Но и долго молчать тоже глупо. Тогда Семен как будто ни в чем не бывало усмехнулся и опять громко сказал:

— А что, Иван, еще нальем? За поход! На Фредерикуса!

Иван кивнул. Семен налил, и они, звонко чокнувшись, выпили. После сразу начали закусывать, и Семен тут же, с полным ртом, заговорил:

— Вот такие тут дела, Иван. Гадкие люди, то бишь всякие грязные канальи, дошли до того, что стали Елизавету Романовну Воронцову, дочь благороднейших родителей и камер-фрейлину ея императорского величества Екатерины Алексеевны, именовать Трактирщицей. Какая низость! — гневно сказал он и тут же подмигнул. После спросил: — Ты ее видел? Нет? А зря! Это же очень, как это сказать, дама внушительная. Это не твоя Анюта. Это же вот так, — и он широко развел руки. — И так! — и он показал вверх, и тоже на сколько хватило руки. — Ну, и все остальное тоже очень величественно. Но люди злы, Иван! Люди начинают завидовать чужому счастью — и сразу начинают распускать всякие грязные слухи. Вот так и тут. Вначале трепали про то, что она трактирщица. Это значит, что дед ее, Иван Сурмин, держал трактир. Ну и что? Они что, сами никогда в трактир не ходили? Еще как! И, значит, ничего дурного в этом месте нет. Тогда они стали донимать ее иначе — стали уже про нее саму говорить всякое. Что государь ей неверен как будто. Что у него есть другие метрессы. Про Куракину слыхал?

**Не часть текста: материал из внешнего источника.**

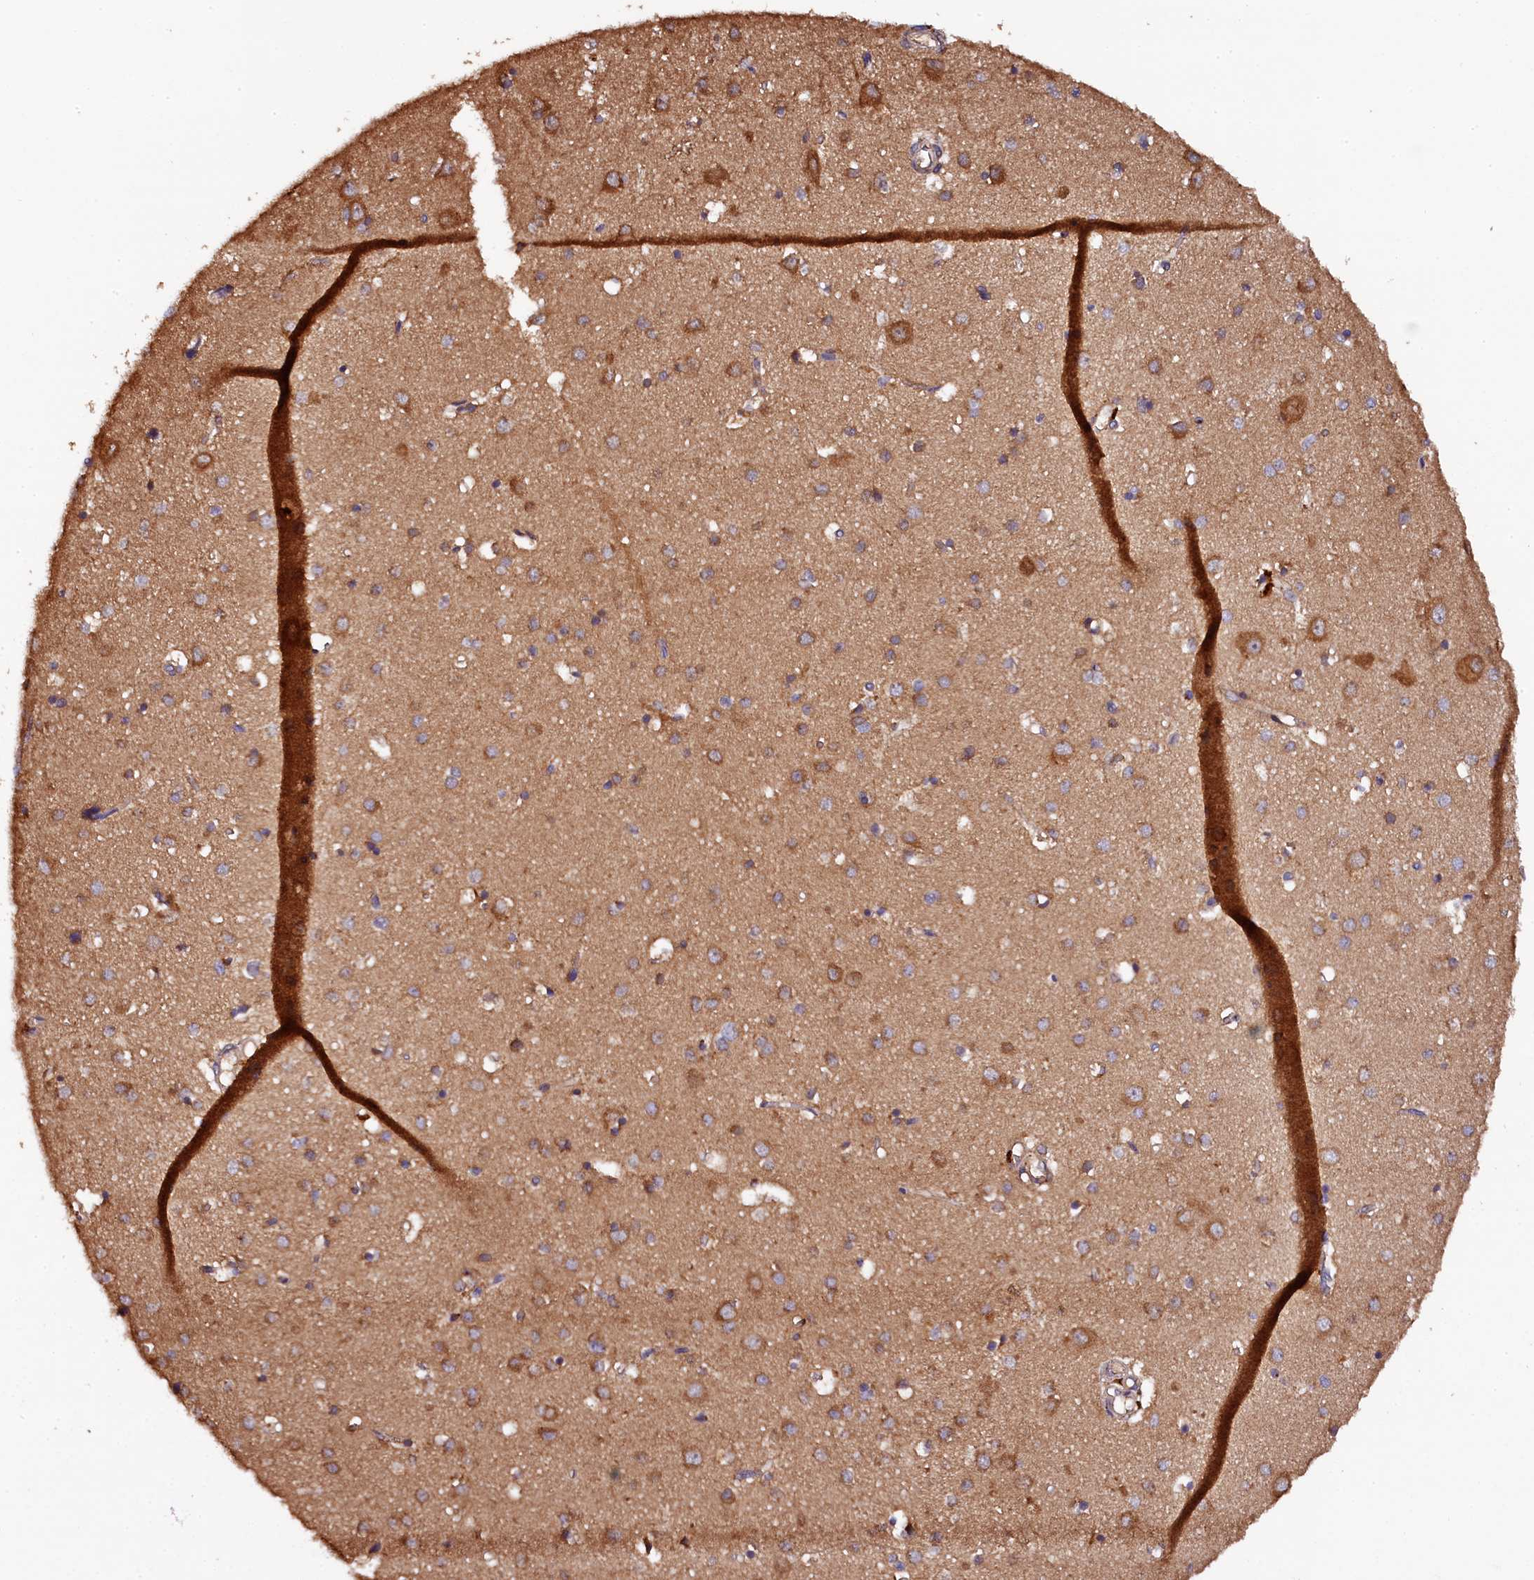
{"staining": {"intensity": "negative", "quantity": "none", "location": "none"}, "tissue": "cerebral cortex", "cell_type": "Endothelial cells", "image_type": "normal", "snomed": [{"axis": "morphology", "description": "Normal tissue, NOS"}, {"axis": "topography", "description": "Cerebral cortex"}], "caption": "Protein analysis of unremarkable cerebral cortex reveals no significant positivity in endothelial cells. (IHC, brightfield microscopy, high magnification).", "gene": "KLC2", "patient": {"sex": "female", "age": 64}}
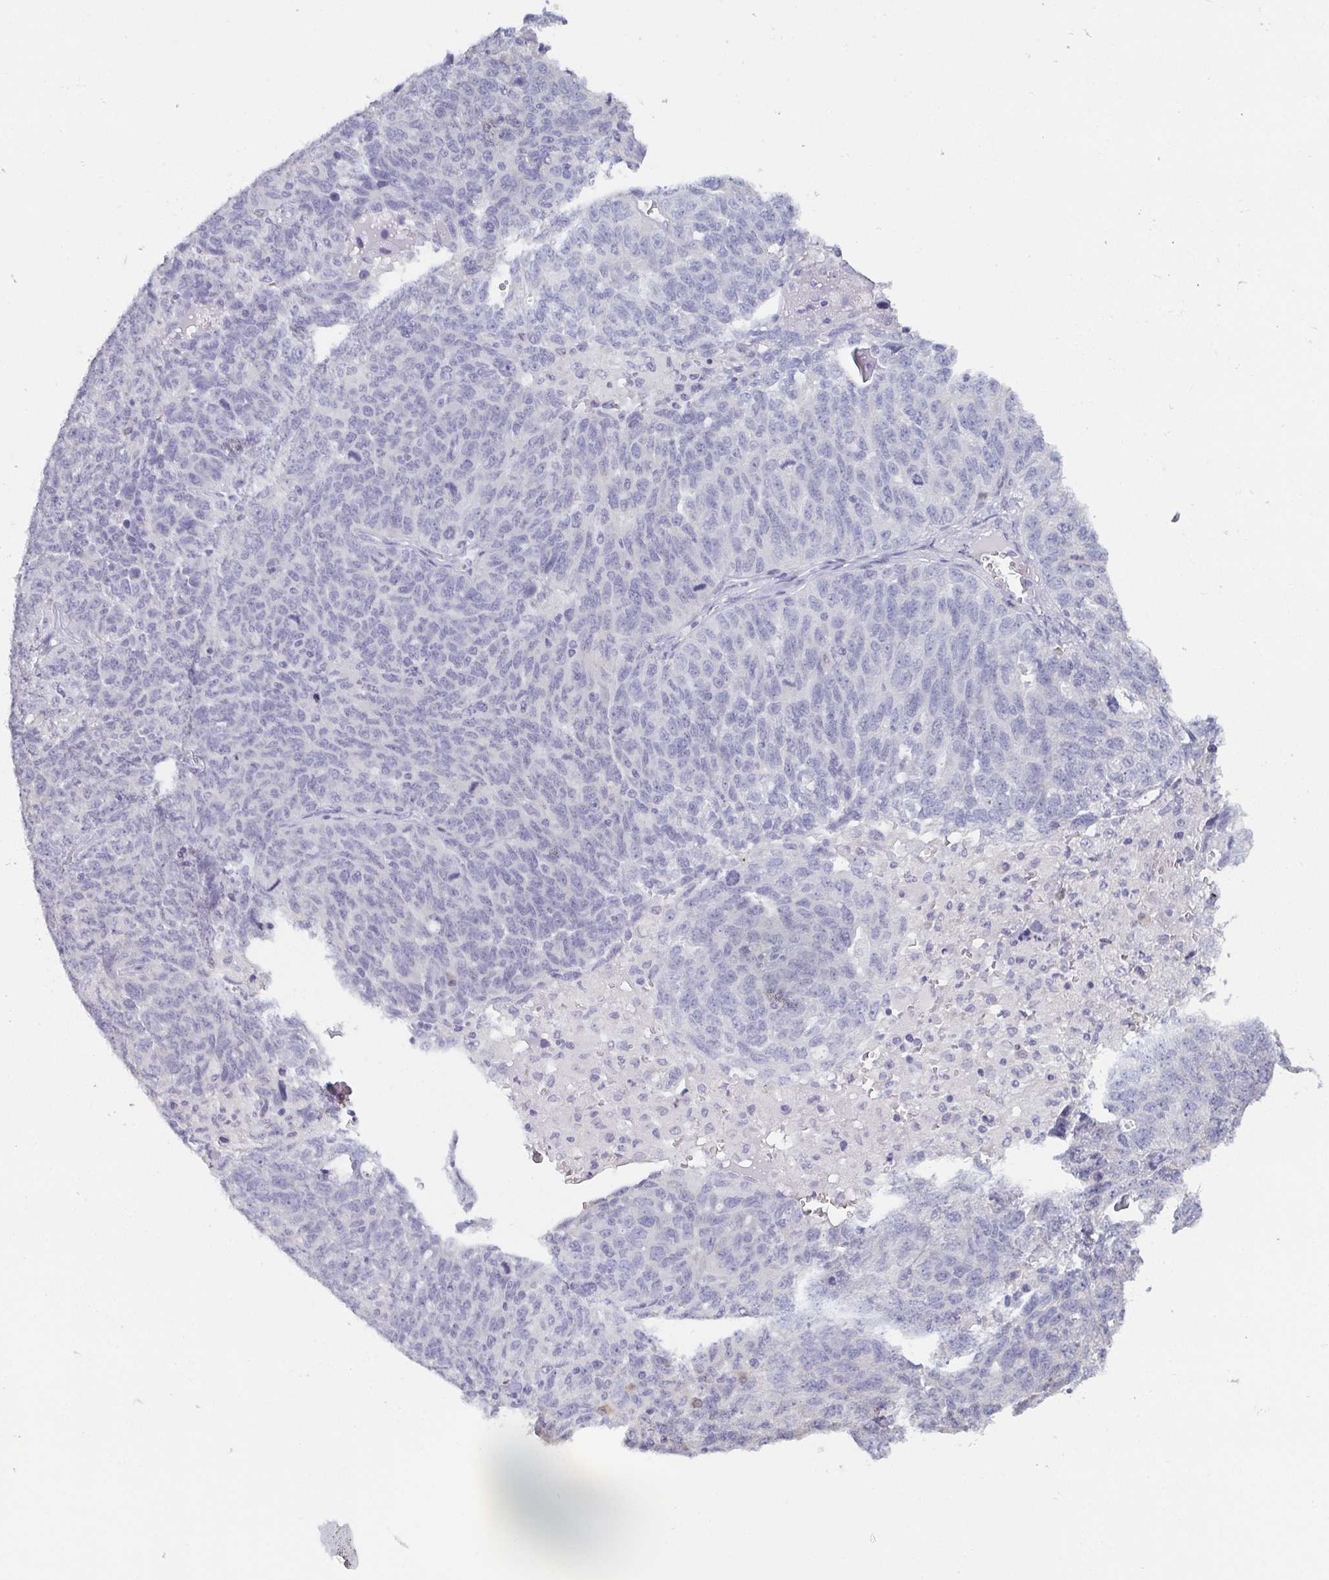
{"staining": {"intensity": "negative", "quantity": "none", "location": "none"}, "tissue": "ovarian cancer", "cell_type": "Tumor cells", "image_type": "cancer", "snomed": [{"axis": "morphology", "description": "Cystadenocarcinoma, serous, NOS"}, {"axis": "topography", "description": "Ovary"}], "caption": "IHC photomicrograph of neoplastic tissue: human ovarian serous cystadenocarcinoma stained with DAB demonstrates no significant protein staining in tumor cells.", "gene": "PRR27", "patient": {"sex": "female", "age": 71}}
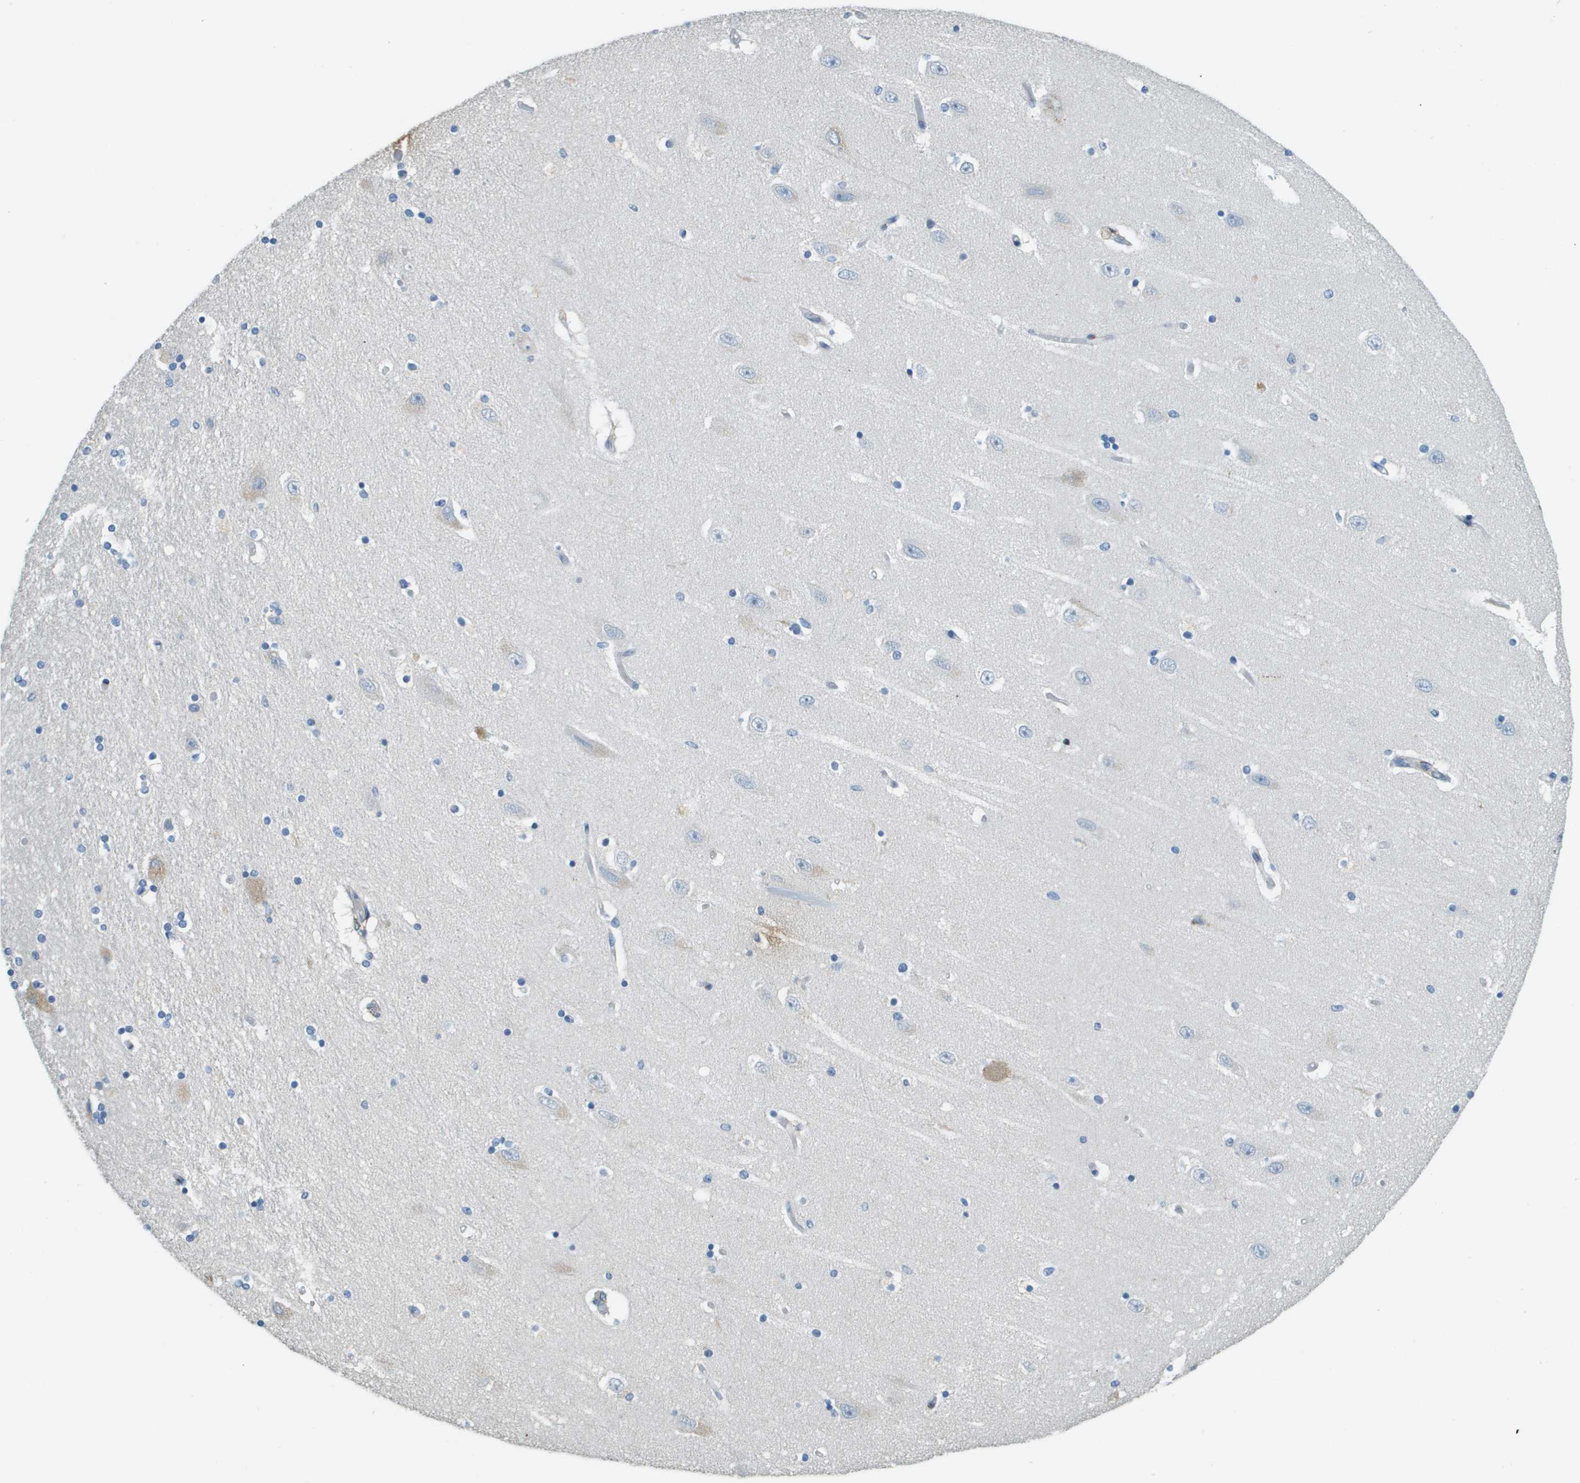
{"staining": {"intensity": "negative", "quantity": "none", "location": "none"}, "tissue": "hippocampus", "cell_type": "Glial cells", "image_type": "normal", "snomed": [{"axis": "morphology", "description": "Normal tissue, NOS"}, {"axis": "topography", "description": "Hippocampus"}], "caption": "Immunohistochemical staining of unremarkable hippocampus displays no significant staining in glial cells. (DAB (3,3'-diaminobenzidine) immunohistochemistry (IHC) with hematoxylin counter stain).", "gene": "DCN", "patient": {"sex": "female", "age": 54}}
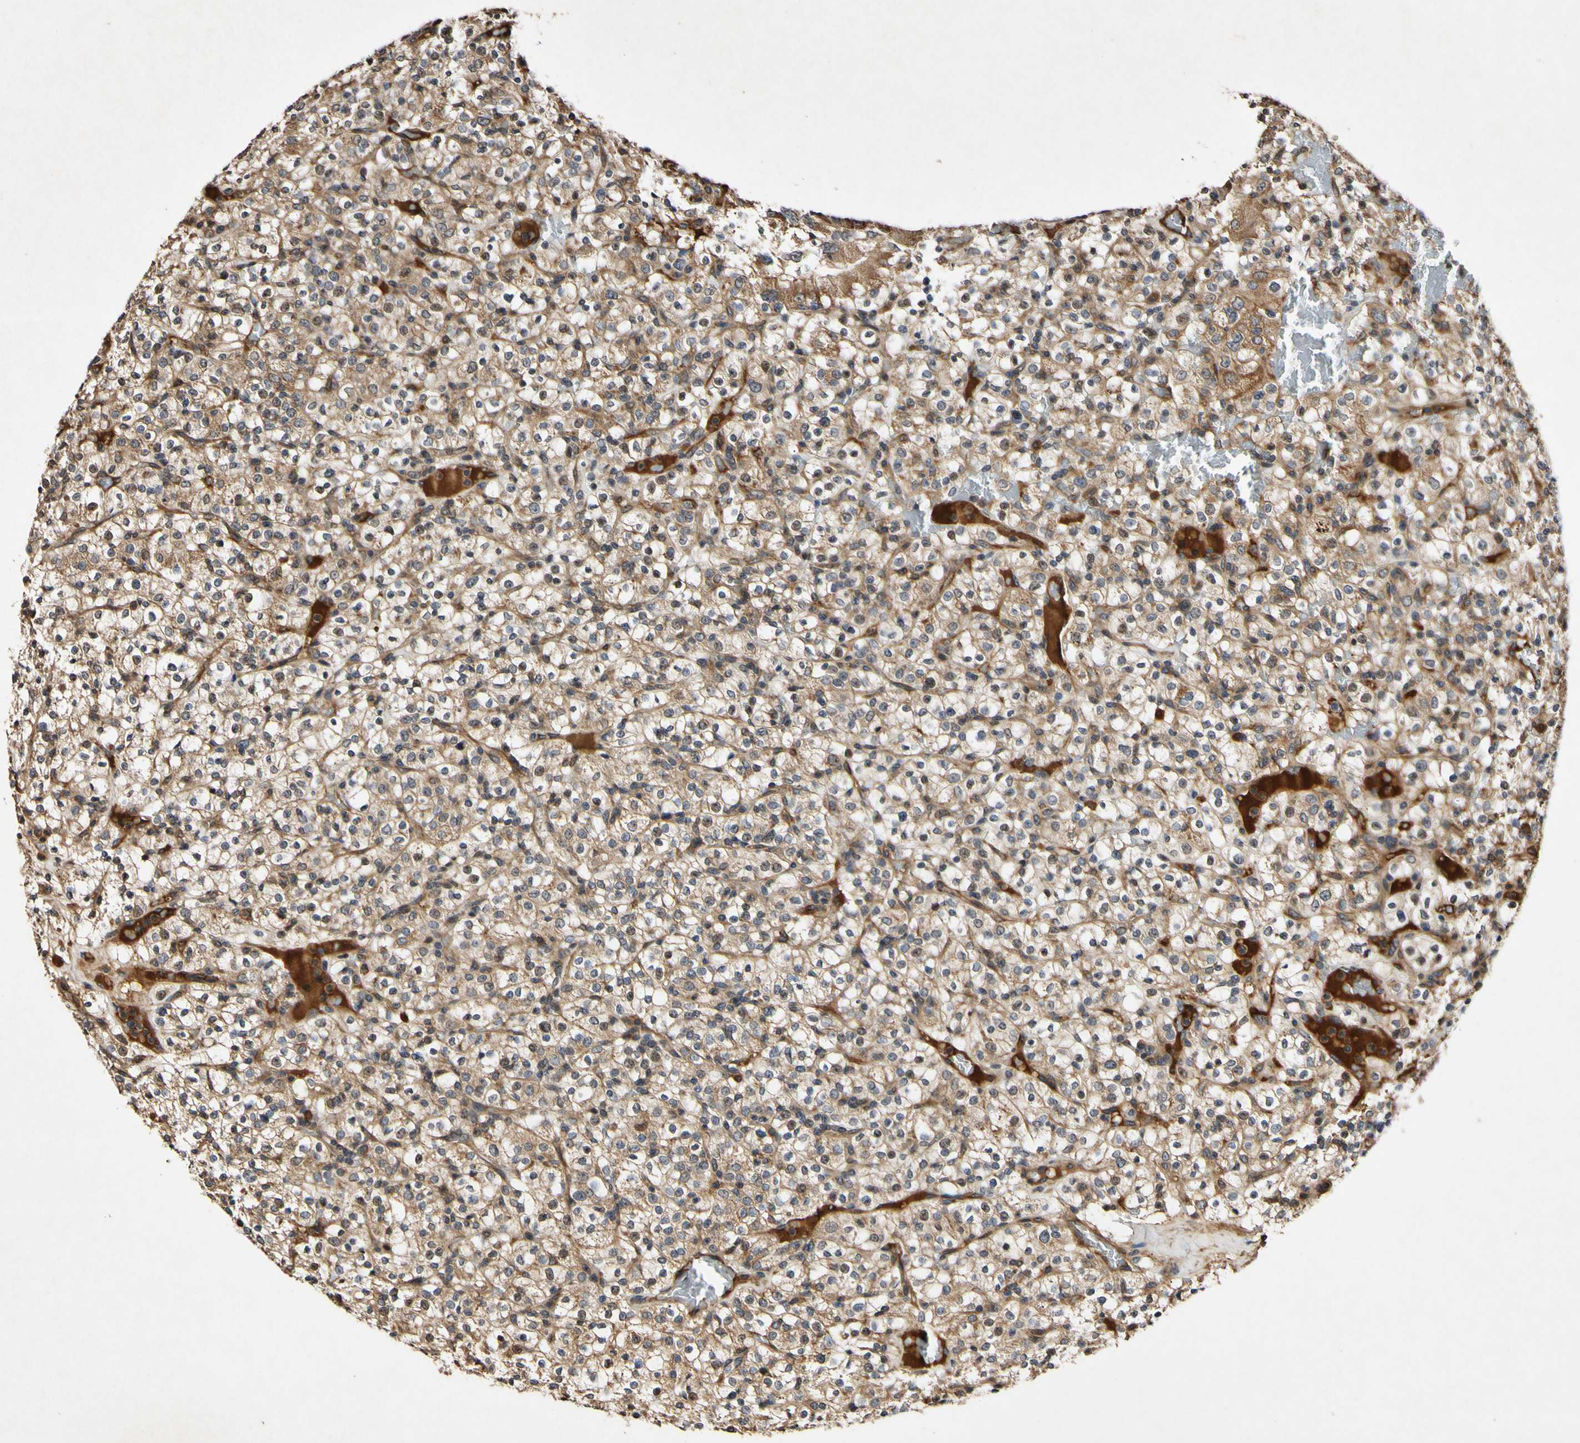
{"staining": {"intensity": "moderate", "quantity": "25%-75%", "location": "cytoplasmic/membranous"}, "tissue": "renal cancer", "cell_type": "Tumor cells", "image_type": "cancer", "snomed": [{"axis": "morphology", "description": "Normal tissue, NOS"}, {"axis": "morphology", "description": "Adenocarcinoma, NOS"}, {"axis": "topography", "description": "Kidney"}], "caption": "Moderate cytoplasmic/membranous staining for a protein is seen in about 25%-75% of tumor cells of renal adenocarcinoma using immunohistochemistry (IHC).", "gene": "PLAT", "patient": {"sex": "female", "age": 72}}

Нет — помотал головой Иван, а сам подумал, что как это все нескладно получается, что раньше же Семен никогда про это разговоров не водил, а тут его вдруг как прорвало!

И тут Семен и в самом деле сказал уже совсем вот что:

— Куракина — вот где змея подколодная! Она же, когда по утрам от него возвращается, велит нарочно в карете гардины раздернуть, и еще сама из окошка высовывается. Это чтобы все видели, с кем он ночь переспал. И чтобы Трактирщица об этом тоже знала и не забывала. Что, разве не змея?!

Иван, не зная, что тут и ответить, только пожал плечами.

— Вот это правильно! — одобрительно сказал Семен. — Потому что, если с одной стороны смотреть, то она как бы змея. Но если с другой — тогда она наш благодетель. Потому что это же…

Но тут он вдруг замолчал, прислушался, после даже повернулся к двери, еще прислушался… И только уже после этого опять повернулся к Ивану, усмехнулся и сказал:

— Как будто Клушин за дверью стоит. И громко дышит!

Ивана взяло зло, и он спросил:

— А ты его хоть видел, этого Клушина?

— Видел! — сказал Семен даже как будто с вызовом. — А тебе не приведи Господь увидеть. — После хотел еще налить, даже уже взялся за бутыль, но передумал, убрал руку и уже очень негромко и каким-то очень нехорошим голосом спросил:

— А ты когда-нибудь бывал в Шлиссельбурге?

Иван в ответ только мотнул головой — нет, не бывал.

— А ты его хоть видел? — продолжал Семен. — Хоть бы издалека?

Нет — опять мотнул Иван.

— А я, — сказал Семен, опять негромко, — видел. И я там даже был. Да ты, наверное, знаешь об этом.

— Нет, — тихо сказал Иван. — Не знаю.

— Был! — повторил Семен. — В этом году. Три раза. — Помолчал, потом сказал: — Место очень какое-то странное. Или что там кругом пусто и низко, или еще почему, но там всегда холодно. Вот даже на прошлой неделе… — Тут он спохватился и сказал: — Ну да, было одно дело, ездил. С господином Унгерном. Такого знаешь?

Иван кивнул, что знает. Потому что кто же тогда Унгерна не знал! Это же был еще один, как и Гудович, царский генерал-адъютант.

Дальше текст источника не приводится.